__EXERCISES__.
[1] Answer these from the passage on SSD market segmentation:
(a) How can a user add capacity to the SSD offered by Vendor X?
(b) What must be done when Vendor Y's sealed 1U unit fails?
(c) Which customers may see new features in successive product generations as the opposite of valuable?
[2] Reproduce the passage on SSD market segmentation word for word, starting at "Vendor Y - offers" and ending at "lowest cost possible.".

__EXTRACT PROVIDED__.
· · ·

If a single such customer has the ability
to buy a million SSDs or 10,000 AFA / SDS racks - then they're already bigger -
as a market opportunity - than many of the other segments which product
marketers traditionally place in their spreadsheets. So I would argue yes.
Because even if you choose not to supply them with your products -
then the consequences of the products they do buy - and the vendors they do
buy from - may come back and compete with you in other markets.
the
segment multiplication factor of RAS
Let's look at a 1U SSD.
It's got good capacity, and good speeds.
Vendor X - offers this SSD as
a lightly populated base unit. The user can add capacity by plugging in 2.5"
modules. If anything fails - the module can be replaced.
Vendor X's
ideal customer is the small user who is new to SSDs. He regards the cost of
module as high enough already.
Vendor Y - offers his 1U rackmount a
sealed unit. When it fails you replace the whole thing.
Vendor Y's
ideal customer needs hundreds or thousands of these SSD racks. Ideally at the
lowest cost possible.
The product offerings from these 2 vendors will
be accompanied by entirely different assumptions about the fault tolerance
architecture and serviceability and upgrade procedures.
They're
extreme cases. But actually there are many different opportunities to segment
RAS at each end of the user spectrum and between these hard limits too.
Why
should a customer pay for a flexible module upgrade option they don't need?
Why
should a customer pay for your version of
RAID inside the box, or
your version of cloning boxes - when they have another way of doing it? (Which
for them is cheaper or better - because it's in their own control?
Features
which are regarded as good by vendor X are bad for vendor Y's market - because
they simply add to the cost.
the segment multiplication factor of
design stability
In my article -
playing the
enterprise SSD box riddle game - I parodied how frustrating the user
experience can be - when it comes to anticipating successive product generations
and feature sets of rackmount SSDs - even when narrowing the scope down to being
a single supplier.
Marketers in the enterprise flash array market like
to believe that when they introduce new features into successive product
generations these will be regarded as
having some value by
potential customers. But that's
not always true.
In
fact the opposite can be the case - particularly when the customers are
integrators and systems builders in the embedded industrial markets.
Just
as having a stable BOM
to reduce the cost of requalification and redesign is a desirable service
offering for drive level
industrial SSDs
- so too can having a stable - no frills design - for industrial systems users
too.

· · ·

Entries taken from a collection:
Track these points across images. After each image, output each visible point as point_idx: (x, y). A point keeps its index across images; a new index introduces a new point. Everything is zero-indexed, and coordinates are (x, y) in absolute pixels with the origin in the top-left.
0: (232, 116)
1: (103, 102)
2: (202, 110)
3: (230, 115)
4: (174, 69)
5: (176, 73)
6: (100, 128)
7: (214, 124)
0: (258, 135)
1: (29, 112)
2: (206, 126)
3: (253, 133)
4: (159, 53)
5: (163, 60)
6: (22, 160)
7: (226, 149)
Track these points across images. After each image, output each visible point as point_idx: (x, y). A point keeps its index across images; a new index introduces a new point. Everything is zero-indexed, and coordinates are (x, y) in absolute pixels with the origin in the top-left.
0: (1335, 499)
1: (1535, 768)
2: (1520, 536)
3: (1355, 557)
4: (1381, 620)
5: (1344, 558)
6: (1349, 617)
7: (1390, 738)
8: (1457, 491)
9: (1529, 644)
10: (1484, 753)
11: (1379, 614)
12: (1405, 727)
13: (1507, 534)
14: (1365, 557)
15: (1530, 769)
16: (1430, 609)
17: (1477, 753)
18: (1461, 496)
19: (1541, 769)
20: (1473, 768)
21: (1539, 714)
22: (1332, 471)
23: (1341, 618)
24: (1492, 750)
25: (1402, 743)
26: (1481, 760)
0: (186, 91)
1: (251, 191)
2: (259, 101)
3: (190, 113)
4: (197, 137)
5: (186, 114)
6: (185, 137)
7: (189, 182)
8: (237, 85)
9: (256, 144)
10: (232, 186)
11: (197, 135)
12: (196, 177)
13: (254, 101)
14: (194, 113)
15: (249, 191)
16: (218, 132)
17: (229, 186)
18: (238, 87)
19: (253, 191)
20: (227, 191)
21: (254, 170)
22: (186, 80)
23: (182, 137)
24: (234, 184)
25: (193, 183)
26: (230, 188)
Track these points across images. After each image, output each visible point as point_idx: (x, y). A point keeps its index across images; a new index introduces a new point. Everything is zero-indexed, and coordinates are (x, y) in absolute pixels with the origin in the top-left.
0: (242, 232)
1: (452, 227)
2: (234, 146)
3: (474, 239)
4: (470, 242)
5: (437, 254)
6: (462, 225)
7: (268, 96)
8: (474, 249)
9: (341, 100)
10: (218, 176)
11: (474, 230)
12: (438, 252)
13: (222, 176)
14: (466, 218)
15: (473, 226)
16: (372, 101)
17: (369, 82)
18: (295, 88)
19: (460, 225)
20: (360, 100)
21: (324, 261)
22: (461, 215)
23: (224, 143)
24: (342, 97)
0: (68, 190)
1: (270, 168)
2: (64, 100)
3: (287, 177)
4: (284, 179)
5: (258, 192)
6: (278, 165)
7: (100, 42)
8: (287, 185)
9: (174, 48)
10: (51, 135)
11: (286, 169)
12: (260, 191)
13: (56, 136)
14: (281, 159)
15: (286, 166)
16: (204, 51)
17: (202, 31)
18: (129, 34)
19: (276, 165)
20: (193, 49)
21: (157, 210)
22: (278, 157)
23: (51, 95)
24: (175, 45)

· · ·

__YOUR RESPONSES__.
[1]
(a) By plugging in 2.5" modules.
(b) The whole unit is replaced.
(c) Integrators and systems builders in the embedded industrial markets.

[2]
Vendor Y - offers his 1U rackmount a
sealed unit. When it fails you replace the whole thing.
Vendor Y's
ideal customer needs hundreds or thousands of these SSD racks. Ideally at the
lowest cost possible.